3.7k views Asked by At

I currently have a large set of json data that I'd like to import into Amazon Athena for visualization in Amazon Quicksight. In each json, there are two fields: one is a comma separated string of ids (orderlist), and the other field is an array of strings(locations). Because Quicksight doesn't support array searching, I'm currently resorting to creating a view where I generate crossjoins across the two string arrays:

select id,
 try_CAST(orderid AS bigint) orderid_targeting,
 location
from advertising_json 
CROSS JOIN UNNEST(split(orderlist, ',')) as x(orderid)
CROSS JOIN UNNEST(locations) t (location)

With two cross joins, this can explode out the data to 20x-30x the original size.

If I were working on individual queries on Athena, I could use Presto array functions to search through the arrays. Is there a better way to make these fields accessible for filtering on Quicksight?

1

There are 1 answers

0
Theo On

You have two options: keep doing what you're doing or implement an ETL workflow where you periodically materialise the view, for example using CTAS. The latter has the added benefit that you can produce Parquet files, which could help speed up your queries.

On the other hand it's not as simple as it sounds. If you're in luck you can use INSERT INTO to transform partitions from your current table into an optimised table after a point in time when they will not change – but in my experience most of the time your most recent data gets updated during some window of time, but you still want to be able to query it during that window. In that situation the ETL process becomes much more complicated since you need to remove data from the optimised table to avoid ending up with duplicate data. It's not hard, it's just a lot of code and juggling S3 and Glue Data Catalog operations so that you never have tables that have duplicate data nor too little data.

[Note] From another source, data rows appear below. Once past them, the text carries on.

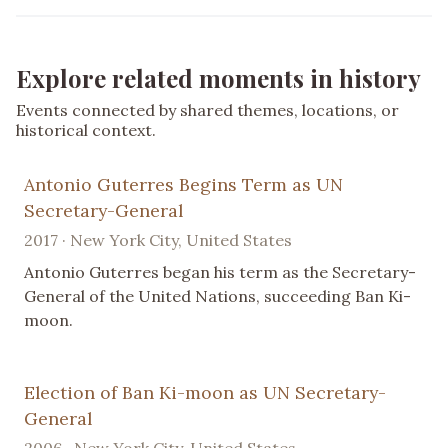
Explore related moments in history
Events connected by shared themes, locations, or
historical context.
Antonio Guterres Begins Term as UN
Secretary-General
2017 · New York City, United States
Antonio Guterres began his term as the Secretary-
General of the United Nations, succeeding Ban Ki-
moon.
Election of Ban Ki-moon as UN Secretary-
General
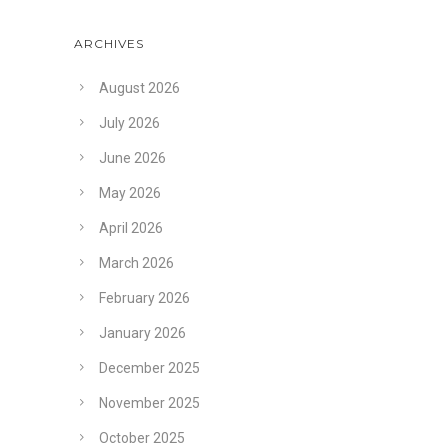
ARCHIVES
August 2026
July 2026
June 2026
May 2026
April 2026
March 2026
February 2026
January 2026
December 2025
November 2025
October 2025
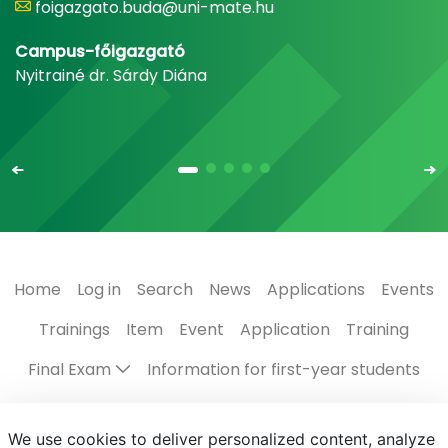
foigazgato.buda@uni-mate.hu
Campus-főigazgató
Nyitrainé dr. Sárdy Diána
Home
Log in
Search
News
Applications
Events
Trainings
Item
Event
Application
Training
Final Exam
Information for first-year students
Regulations, guides
The Campus
Scholarships
We use cookies to deliver personalized content, analyze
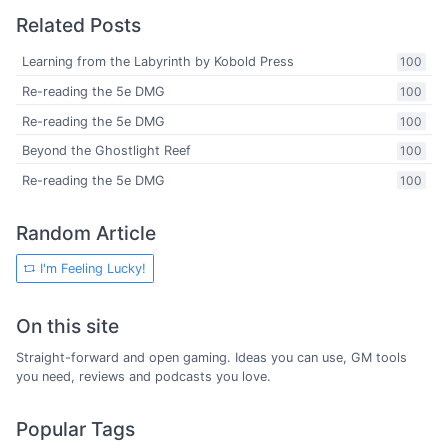
Related Posts
Learning from the Labyrinth by Kobold Press
100
Re-reading the 5e DMG
100
Re-reading the 5e DMG
100
Beyond the Ghostlight Reef
100
Re-reading the 5e DMG
100
Random Article
I'm Feeling Lucky!
On this site
Straight-forward and open gaming. Ideas you can use, GM tools
you need, reviews and podcasts you love.
Popular Tags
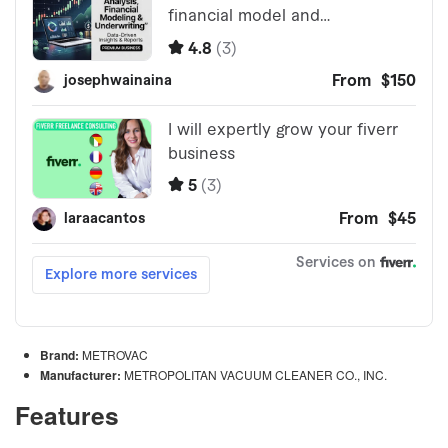
Brand:
METROVAC
Manufacturer:
METROPOLITAN VACUUM CLEANER CO., INC.
Features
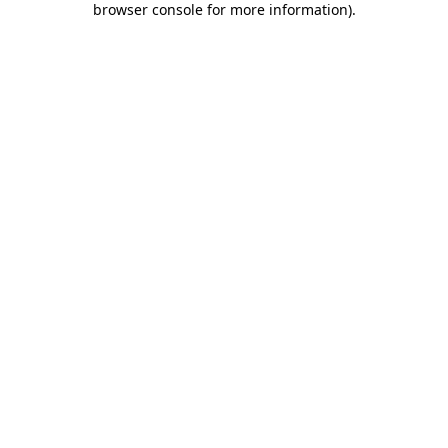
browser console for more information)
.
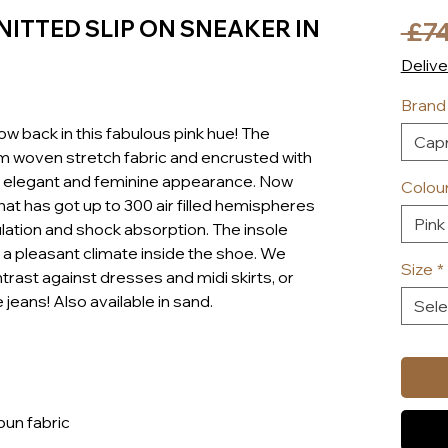
NITTED SLIP ON SNEAKER IN
 £74
Delive
Brand
ow back in this fabulous pink hue! The
Capr
om woven stretch fabric and encrusted with
ry elegant and feminine appearance. Now
Colou
that has got up to 300 air filled hemispheres
Pink
ulation and shock absorption. The insole
a pleasant climate inside the shoe. We
Size
*
trast against dresses and midi skirts, or
 jeans! Also available in sand.
Sele
pun fabric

Unless you feel like your current setup with the view is too slow, don't go implementing something big and complicated. Remember that you pay for bytes scanned in Athena, not the amount of time Athena spends crunching your query. You get quite a lot of compute power running your queries and in my experience there's rarely any point in micro-optimisation of queries, the gains you make are orders of magnitude lower than minimising the amount of data you process, either through clever partitioning or moving to columnar file formats. Most of the time the gains from small optimisations are not measurable because the error bars caused by Athena's query queue and waiting for S3 operations. You may get your query to run 50ms faster, but sometimes it gets queued for 500ms, and spends another 2000ms doing list operations on S3 so how can you tell?

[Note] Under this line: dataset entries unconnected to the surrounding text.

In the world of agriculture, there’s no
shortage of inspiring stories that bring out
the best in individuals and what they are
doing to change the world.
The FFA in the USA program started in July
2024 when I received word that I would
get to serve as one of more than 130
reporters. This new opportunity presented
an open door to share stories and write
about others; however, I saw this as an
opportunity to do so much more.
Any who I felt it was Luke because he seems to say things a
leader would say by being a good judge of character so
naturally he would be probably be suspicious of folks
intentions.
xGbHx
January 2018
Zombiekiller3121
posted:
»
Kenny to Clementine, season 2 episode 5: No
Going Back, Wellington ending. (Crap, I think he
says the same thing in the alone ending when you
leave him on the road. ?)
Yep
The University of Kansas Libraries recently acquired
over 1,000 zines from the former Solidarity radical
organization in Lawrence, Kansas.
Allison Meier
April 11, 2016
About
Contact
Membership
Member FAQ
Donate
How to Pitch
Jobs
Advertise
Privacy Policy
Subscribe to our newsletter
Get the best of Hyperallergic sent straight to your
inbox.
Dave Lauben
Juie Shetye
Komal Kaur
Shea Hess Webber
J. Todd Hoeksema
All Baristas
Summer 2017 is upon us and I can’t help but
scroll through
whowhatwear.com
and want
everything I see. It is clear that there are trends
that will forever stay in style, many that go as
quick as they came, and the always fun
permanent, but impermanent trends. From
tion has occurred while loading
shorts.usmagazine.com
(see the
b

If you decide to go down the materialisation route, first do it once using CTAS and run your QuickSight visualisation against the results. Don't implement the whole ETL workflow before you've checked that you get something that is significantly more performant.

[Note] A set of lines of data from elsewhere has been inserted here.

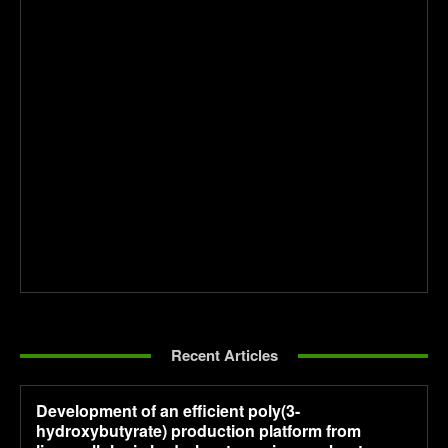
Recent Articles
Development of an efficient poly(3-
hydroxybutyrate) production platform from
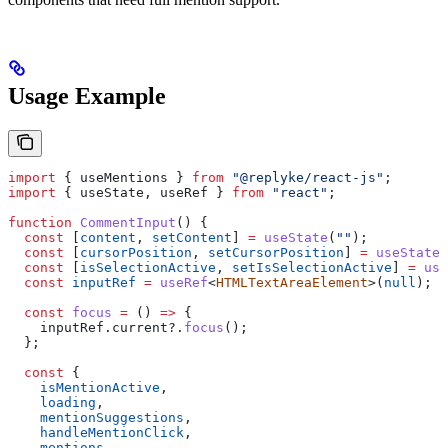
Usage Example
import
 { 
useMentions
 } 
from
 "@replyke/react-js"
;
import
 { 
useState
, 
useRef
 } 
from
 "react"
;
function
 CommentInput
() {
  const
 [
content
, 
setContent
] 
=
 useState
(
""
);
  const
 [
cursorPosition
, 
setCursorPosition
] 
=
 useState
(
  const
 [
isSelectionActive
, 
setIsSelectionActive
] 
=
 use
  const
 inputRef
 =
 useRef
<
HTMLTextAreaElement
>(
null
);
  const
 focus
 =
 () 
=>
 {
    inputRef
.
current
?.
focus
();
  };
  const
 {
    isMentionActive
,
    loading
,
    mentionSuggestions
,
    handleMentionClick
,
    mentions
,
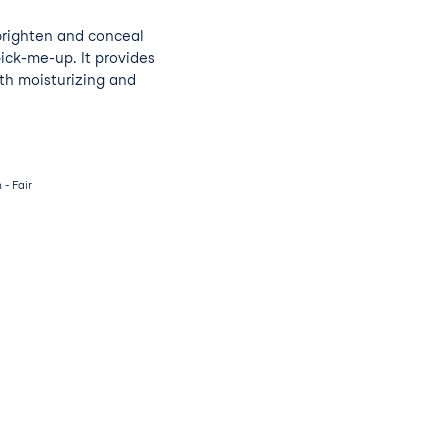
brighten and conceal
pick-me-up. It provides
th moisturizing and
- Fair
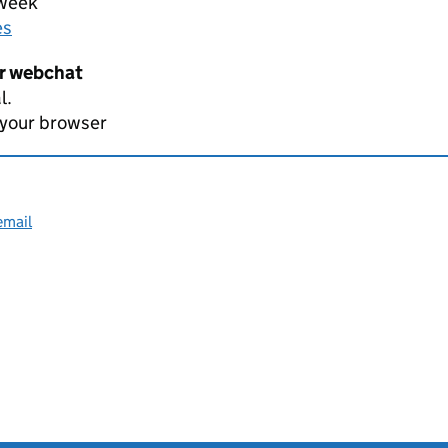
 week
es
er webchat
l.
 your browser
email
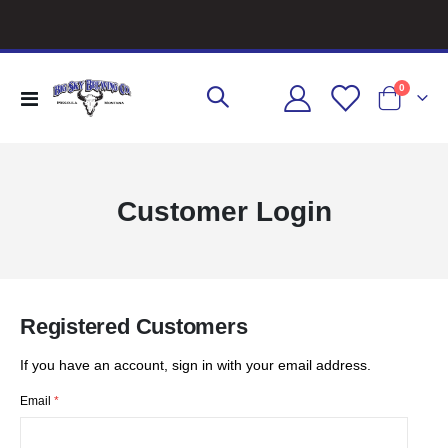
items
0
Toggle
Cart
Nav
Customer Login
Registered Customers
If you have an account, sign in with your email address.
Email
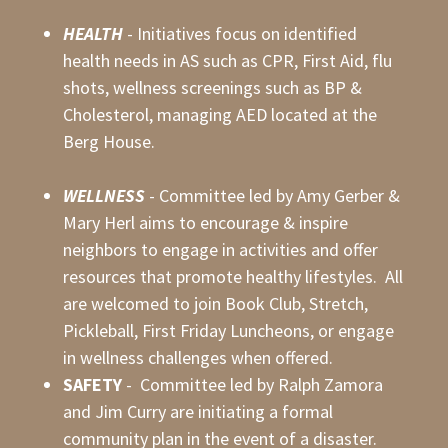
HEALTH
- Initiatives focus on identified
health needs in AS such as CPR, First Aid, flu
shots, wellness screenings such as BP &
Cholesterol, managing AED located at the
Berg House.
WELLNESS
- Committee led by Amy Gerber &
Mary Herl aims to encourage & inspire
neighbors to engage in activities and offer
resources that promote healthy lifestyles. All
are welcomed to join Book Club, Stretch,
Pickleball, First Friday Luncheons, or engage
in wellness challenges when offered.
SAFETY
- Committee led by Ralph Zamora
and Jim Curry are initiating a formal
community plan in the event of a disaster.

If all you are worried about is that it's less performant to apply filters after the unnesting of your arrays than using array functions, write the two versions of the query and benchmark them against each other. I suspect array functions are going to be slightly faster – but for the same reasons I mentioned above, the gains may drown in the error bars caused by Athena's queuing and other operations.

Make sure to benchmark at different points during the day, and be especially conscious of the fact that top-of-the-hour behaviour in Athena is extremely different from other times (run queries at 10:00 and then at 10:10 – your total execution times will be very different because everyone's cron jobs run at the top of the hour).